Raczej grubo przesadzając. Zebina grał kiepsko, lewą stroną Torino atakowało bardzo śmiało, Pisano kilka razy posłał niezłe crossy w pole karne. Zebina w akcjach obronnych był mocno zagubiony, miał też problemy z wyprowadzaniem piłki z własnej połowy. Zaliczył jedno ofensywne wejście, ale zamiast dośrodkować - przewrócił się.
Zagrał słaby mecz, ale jest po kontuzji, więc ma usprawiedliwienie.
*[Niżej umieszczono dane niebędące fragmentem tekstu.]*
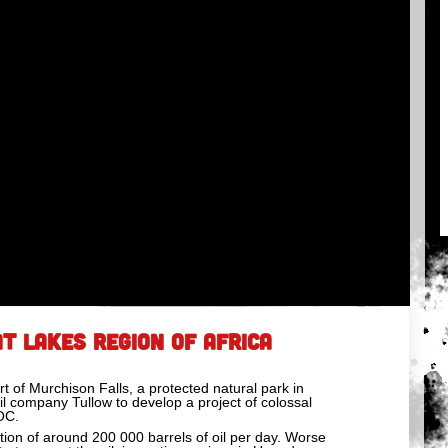
T LAKES REGION OF AFRICA
rt of Murchison Falls, a protected natural park in
il company Tullow to develop a project of colossal
OC.
action of around 200 000 barrels of oil per day. Worse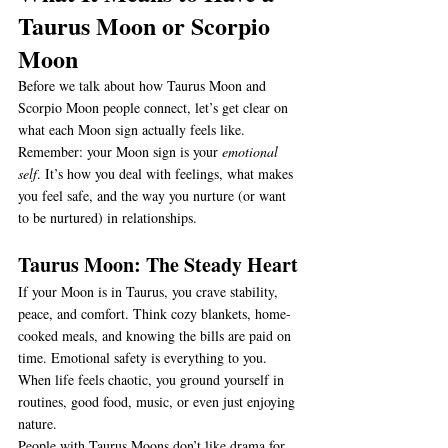
Taurus Moon or Scorpio 
Moon
Before we talk about how Taurus Moon and 
Scorpio Moon people connect, let’s get clear on 
what each Moon sign actually feels like. 
Remember: your Moon sign is your 
emotional 
self
. It’s how you deal with feelings, what makes 
you feel safe, and the way you nurture (or want 
to be nurtured) in relationships.
Taurus Moon: The Steady Heart
If your Moon is in Taurus, you crave stability, 
peace, and comfort. Think cozy blankets, home-
cooked meals, and knowing the bills are paid on 
time. Emotional safety is everything to you. 
When life feels chaotic, you ground yourself in 
routines, good food, music, or even just enjoying 
nature.
People with Taurus Moons don’t like drama for 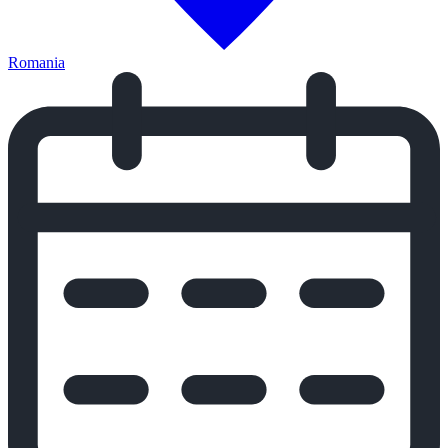
Romania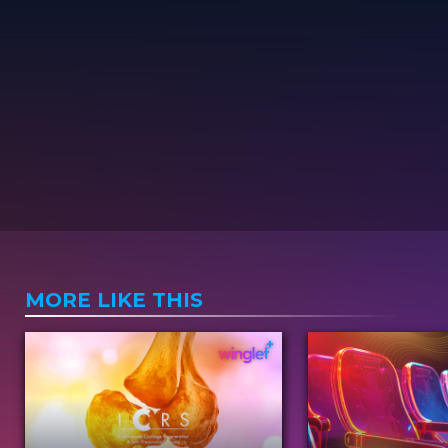
MORE LIKE THIS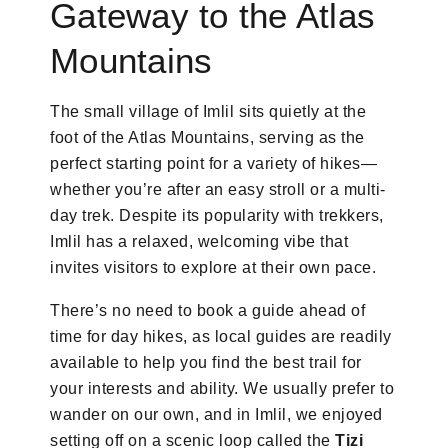
Gateway to the Atlas
Mountains
The small village of Imlil sits quietly at the
foot of the Atlas Mountains, serving as the
perfect starting point for a variety of hikes—
whether you’re after an easy stroll or a multi-
day trek. Despite its popularity with trekkers,
Imlil has a relaxed, welcoming vibe that
invites visitors to explore at their own pace.
There’s no need to book a guide ahead of
time for day hikes, as local guides are readily
available to help you find the best trail for
your interests and ability. We usually prefer to
wander on our own, and in Imlil, we enjoyed
setting off on a scenic loop called the
Tizi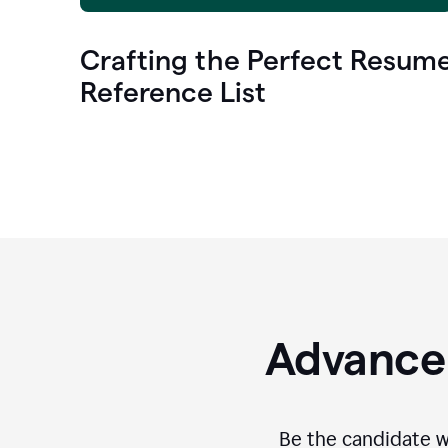
Crafting the Perfect Resum
Reference List
Advance 
Be the candidate wi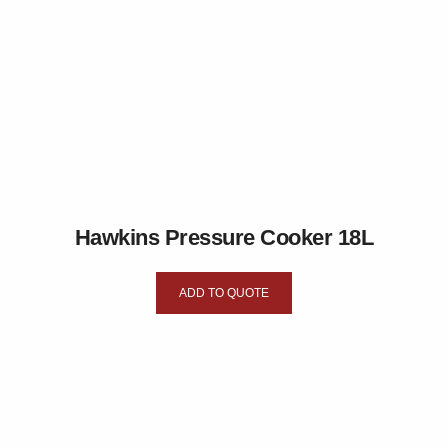
Hawkins Pressure Cooker 18L
ADD TO QUOTE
Edit: Molinaro, jak na siebie, nie grał dziś źle. Kilka bardzo fajnych, pewnych rajdów z piłką zaliczył, wyprowadzając piłkę z własnej połowy.

: 07 marca 2009, 22:46
autor: preclix
Ja tylko coś napiszę "konstruktywnym krytykom" Ranieriego. Przyjrzyjcie się jeszcze raz lub trzy nazwiskom ze składu jaki dzisiaj grał i odpowiedzcie sobie czy spodziewaliście się więcej po tych osobistościach. Taktyka Ranieriego była jedna - zdobyć 3 punkty rezerwami. Plan się powiódł i dzięki temu wyjdziemy świeża drużyną na Chelsea co zwiększa nasze szanse we wtorek. Pozdrawiam. Dobrej nocy.

: 07 marca 2009, 22:49
autor: shnatyk
shnatyk pisze:Gdyby nie Poulsen Torino miałoby 3 ptk.Dwoił się i troił na boisku, świetnie dryblował a w odbiorze piłki nie miał sobie równych.Ranieri specjalnie ściągnął go kilka minut przed końcem meczu żeby dostał owacje na stojąco jak Del Piero w Madrycie.Szkoda że swojego świetnego występu nie ukoronował bramką samobójczą...
Kolego, wyluzuj. To, że masz kompleks na punkcie Poulsena to już tylko Twoja sprawa. Jako propozycję na odreagowanie proponuję w zasłony. Podobno pomaga.
Nie nazwałbym tego kompleksem ale rozumiem o co Ci chodzi.Oczywiście że to moja sprawa ale nikt mi nie zabroni się nią dzielić na forum i to jest moja forma odreagowywania.

Co do meczu to: Było ciężko i cieszy wygrana.Zazwyczaj Inter takie kupska wygrywał my mieliśmy problemy ale teraz na razie jest dobrze pod tym względem chociaż styl gry nie zachwyca.